Warum fehlt diese Debatte gerade in den großen Medien oft?

Das hat mit Abhängigkeiten zu tun und mit Nähe. Die Leitmedien sind einer der Gewinner dieser Krise. Das Bundesverfassungsgericht hat gerade beschlossen, dass der Rundfunkbeitrag erhöht werden darf, obwohl der Landtag von Sachsen-Anhalt ja dagegen war. Künftig haben die Parlamente da nicht mehr viel zu sagen. Die Presse hat zwar viele Anzeigen verloren, aber der Staat und seine Behörden haben kräftig in ihre Kampagnen investiert und außerdem die Konkurrenz im Internet zurechtgestutzt.

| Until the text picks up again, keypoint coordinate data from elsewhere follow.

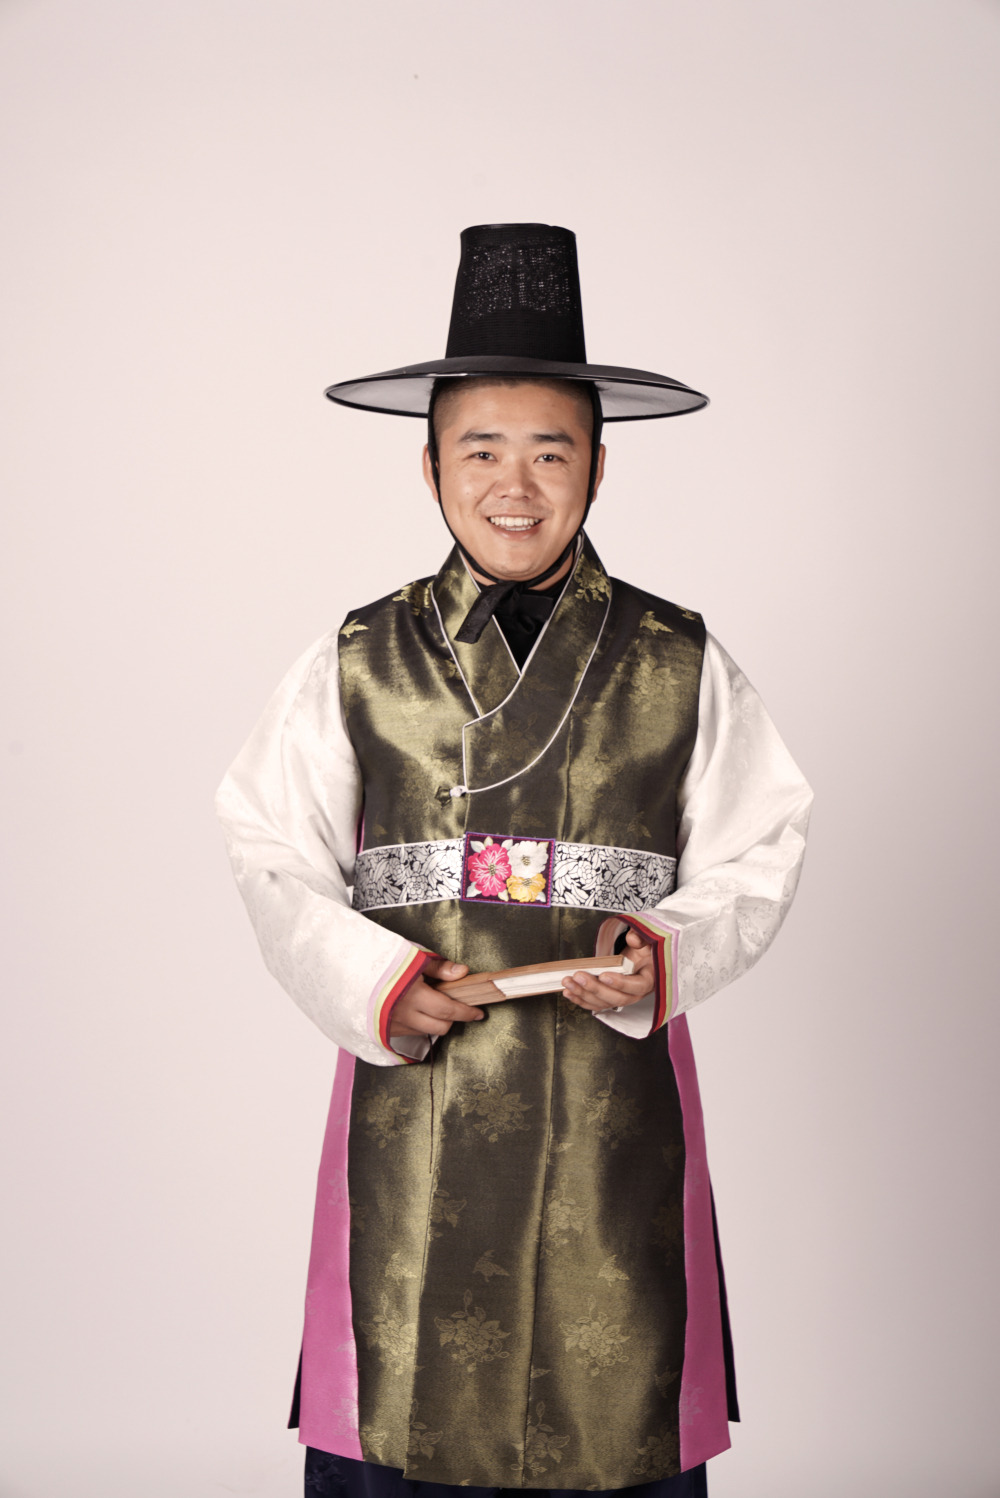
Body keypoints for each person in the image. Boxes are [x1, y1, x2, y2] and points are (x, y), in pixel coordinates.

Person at [215, 224, 813, 1498]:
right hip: (413, 1092)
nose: (515, 485)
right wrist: (376, 982)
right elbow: (270, 843)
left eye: (551, 450)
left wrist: (660, 951)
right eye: (480, 449)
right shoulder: (359, 654)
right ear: (430, 464)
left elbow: (760, 844)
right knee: (400, 1388)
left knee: (615, 1389)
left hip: (609, 1105)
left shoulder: (676, 657)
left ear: (597, 464)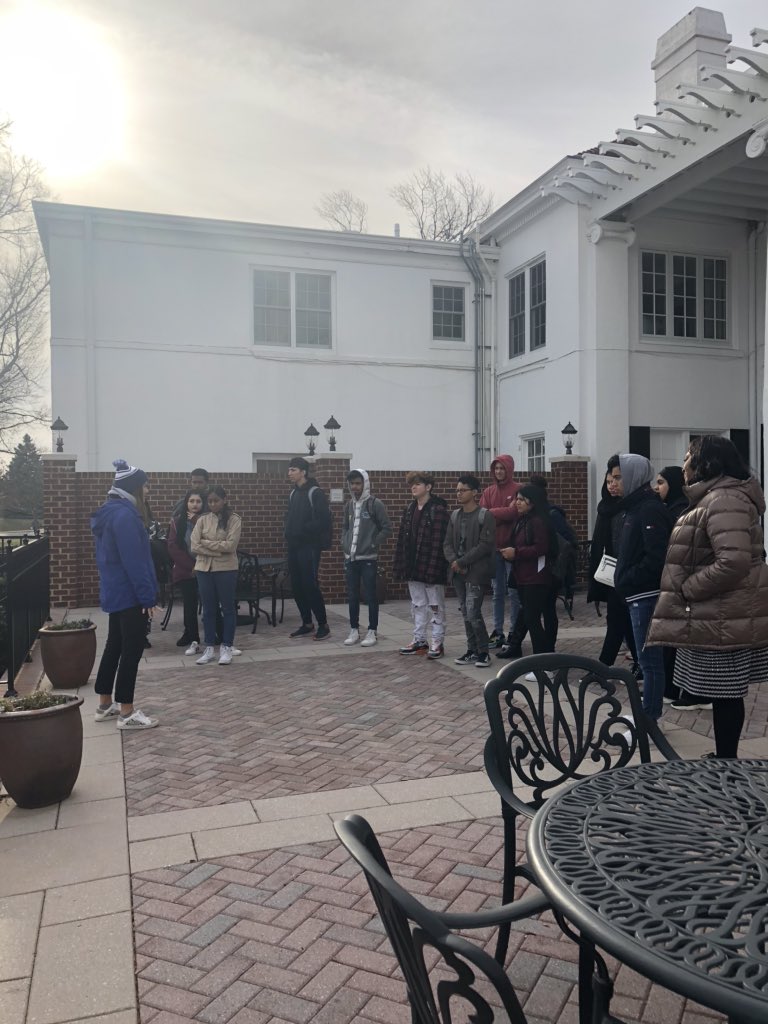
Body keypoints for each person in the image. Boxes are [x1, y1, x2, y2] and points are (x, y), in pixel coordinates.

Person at [648, 436, 768, 757]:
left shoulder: (723, 498)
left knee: (726, 695)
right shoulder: (717, 496)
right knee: (724, 695)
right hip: (721, 613)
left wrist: (690, 588)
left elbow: (733, 561)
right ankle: (725, 757)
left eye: (688, 456)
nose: (684, 464)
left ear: (707, 463)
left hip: (723, 613)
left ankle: (727, 762)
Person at [91, 459, 159, 730]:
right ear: (134, 487)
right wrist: (147, 597)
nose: (148, 491)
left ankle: (104, 704)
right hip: (131, 594)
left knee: (114, 646)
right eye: (145, 486)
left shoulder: (109, 512)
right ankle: (127, 712)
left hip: (115, 590)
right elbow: (135, 561)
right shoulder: (126, 516)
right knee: (131, 650)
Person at [610, 454, 672, 721]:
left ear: (633, 476)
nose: (614, 483)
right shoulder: (634, 507)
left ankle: (649, 718)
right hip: (636, 594)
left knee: (649, 661)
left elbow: (657, 557)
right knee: (647, 660)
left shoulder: (648, 509)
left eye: (618, 477)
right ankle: (648, 716)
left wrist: (629, 578)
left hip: (646, 595)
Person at [500, 484, 558, 677]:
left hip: (536, 577)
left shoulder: (537, 522)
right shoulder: (522, 520)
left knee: (532, 619)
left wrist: (516, 553)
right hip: (524, 576)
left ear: (532, 503)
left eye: (521, 500)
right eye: (516, 499)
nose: (517, 503)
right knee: (530, 618)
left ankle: (544, 666)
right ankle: (543, 662)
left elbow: (541, 548)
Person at [586, 470, 639, 674]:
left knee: (618, 620)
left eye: (617, 479)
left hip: (628, 573)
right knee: (622, 621)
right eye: (608, 481)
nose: (612, 485)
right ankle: (638, 663)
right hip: (611, 573)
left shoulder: (632, 508)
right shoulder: (606, 508)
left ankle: (603, 667)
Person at [393, 471, 450, 659]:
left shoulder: (438, 510)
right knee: (417, 604)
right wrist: (402, 562)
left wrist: (434, 567)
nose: (413, 487)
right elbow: (403, 538)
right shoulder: (410, 508)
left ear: (428, 487)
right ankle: (419, 640)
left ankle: (437, 642)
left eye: (417, 484)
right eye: (412, 484)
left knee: (435, 605)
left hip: (431, 564)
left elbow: (439, 542)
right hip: (413, 564)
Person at [444, 475, 495, 668]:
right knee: (465, 612)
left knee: (473, 611)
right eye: (457, 490)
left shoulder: (485, 516)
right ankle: (472, 650)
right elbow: (447, 543)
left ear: (474, 492)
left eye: (463, 490)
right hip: (458, 572)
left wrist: (462, 561)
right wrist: (454, 561)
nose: (459, 493)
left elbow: (485, 545)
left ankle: (484, 652)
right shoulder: (454, 516)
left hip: (476, 572)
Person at [191, 484, 242, 665]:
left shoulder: (234, 519)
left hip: (226, 569)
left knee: (227, 608)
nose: (212, 504)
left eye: (216, 501)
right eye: (210, 501)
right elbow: (194, 545)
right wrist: (216, 549)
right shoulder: (202, 520)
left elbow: (230, 545)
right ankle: (209, 647)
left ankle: (226, 646)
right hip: (204, 569)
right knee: (208, 610)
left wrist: (206, 544)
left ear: (224, 500)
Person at [341, 469, 392, 648]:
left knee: (370, 595)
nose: (355, 487)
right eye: (352, 484)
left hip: (368, 558)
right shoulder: (348, 505)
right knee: (352, 595)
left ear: (365, 484)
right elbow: (345, 527)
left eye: (358, 483)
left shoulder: (375, 504)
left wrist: (373, 543)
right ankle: (354, 630)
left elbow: (386, 528)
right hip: (351, 558)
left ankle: (372, 631)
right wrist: (344, 543)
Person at [653, 465, 691, 706]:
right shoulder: (668, 508)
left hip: (679, 582)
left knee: (674, 639)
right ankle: (669, 687)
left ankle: (673, 688)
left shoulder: (680, 511)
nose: (657, 488)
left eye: (661, 482)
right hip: (672, 581)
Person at [285, 457, 332, 640]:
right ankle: (307, 623)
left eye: (293, 470)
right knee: (296, 586)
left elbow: (324, 520)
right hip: (294, 546)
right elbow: (289, 517)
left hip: (309, 546)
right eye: (289, 470)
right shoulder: (293, 493)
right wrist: (288, 532)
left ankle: (323, 625)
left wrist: (303, 529)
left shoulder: (315, 493)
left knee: (310, 585)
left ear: (303, 472)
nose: (289, 473)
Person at [479, 455, 521, 648]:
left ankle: (514, 631)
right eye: (496, 468)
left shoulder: (518, 489)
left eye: (502, 468)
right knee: (497, 593)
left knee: (514, 592)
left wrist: (492, 512)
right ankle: (498, 631)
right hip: (494, 549)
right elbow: (482, 517)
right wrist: (504, 512)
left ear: (509, 469)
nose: (499, 472)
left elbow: (515, 513)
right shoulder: (488, 491)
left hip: (512, 549)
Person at [167, 489, 205, 654]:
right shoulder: (177, 522)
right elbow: (173, 547)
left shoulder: (208, 520)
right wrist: (191, 566)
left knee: (211, 603)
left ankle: (217, 633)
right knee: (190, 605)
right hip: (186, 570)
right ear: (186, 503)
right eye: (191, 501)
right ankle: (192, 636)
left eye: (198, 501)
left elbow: (212, 541)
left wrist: (198, 522)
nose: (195, 504)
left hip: (206, 567)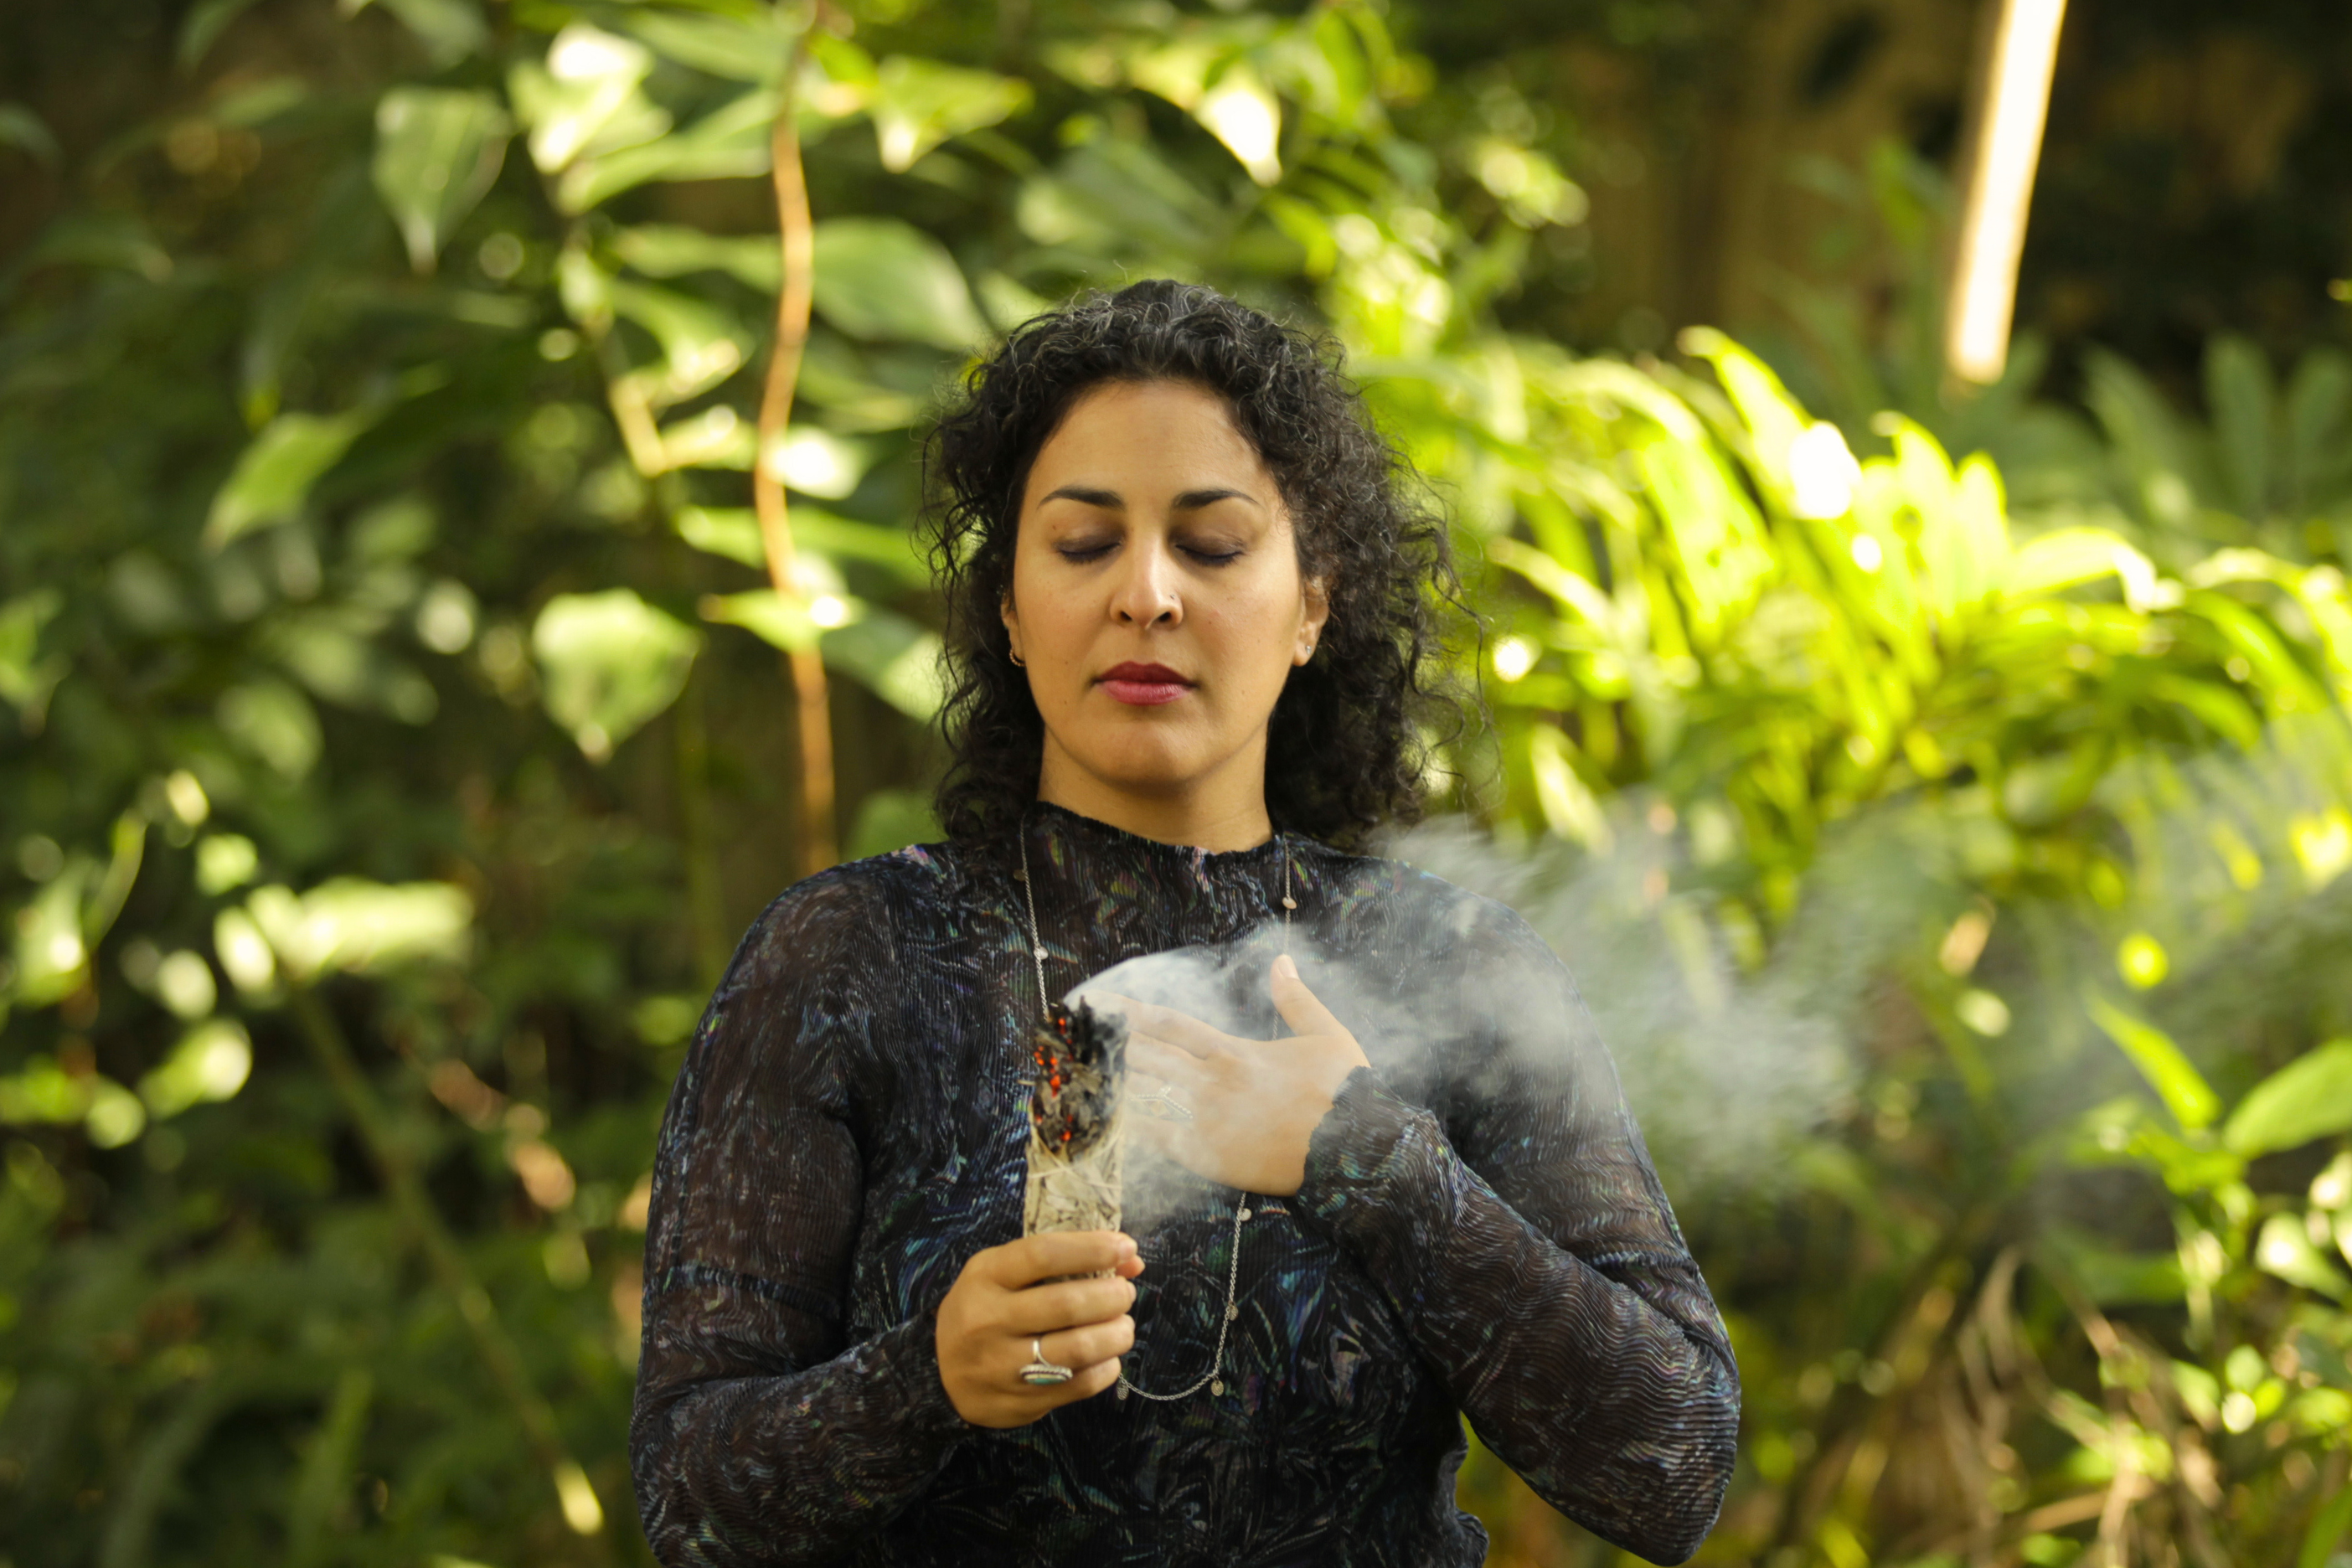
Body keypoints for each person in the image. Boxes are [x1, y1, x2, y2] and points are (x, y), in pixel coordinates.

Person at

Wer dort der herrschenden Erzählung widerspricht, wird schnell gelöscht oder mit dem Stempel Fake News stumm gemacht.

Haben Sie selbst Anfeindungen erlebt?

Es gab böse Texte in der Süddeutschen und im BR. Ich fand schon erstaunlich, was Journalisten aus der Wirklichkeit machen können, wenn sie mein Leben und meine Arbeit durch die Brille ihrer Mission sehen. Man kann das zwar alles theoretisch erforschen, richtig klar ist mir das aber erst geworden, als es mich selbst betroffen hat.

Und privat?

Da ist es wahrscheinlich wie bei allen. Manche Freunde sind fort, aber dafür sind neue dazugekommen.

Warum wagen Sie sich aus der Deckung und kritisieren den Journalismus öffentlich?

Ich habe in der DDR erlebt, was aus einer Gesellschaft wird, wenn die Kommunikation blockiert ist, und den 89er Herbst dann als Befreiung erfahren. Das Versprechen hieß publizistische Vielfalt. Daran messe ich die Leitmedien seitdem.

Wie kommt Deutschland wieder raus aus Angst und Spaltung?

Indem wir miteinander reden und den anderen zuhören. Der Journalismus kann dafür den Ton setzen.

Nehmen Sie aus der aktuellen Krise irgendetwas Positives mit?

Die vielen Menschen, die ich kennenlernen durfte. Thomas Dietz zum Beispiel. Ich wäre nie auf die Idee gekommen, in eine Kirche in der Uckermark zu kommen. Jetzt bin ich dankbar, dass ich das erleben darf.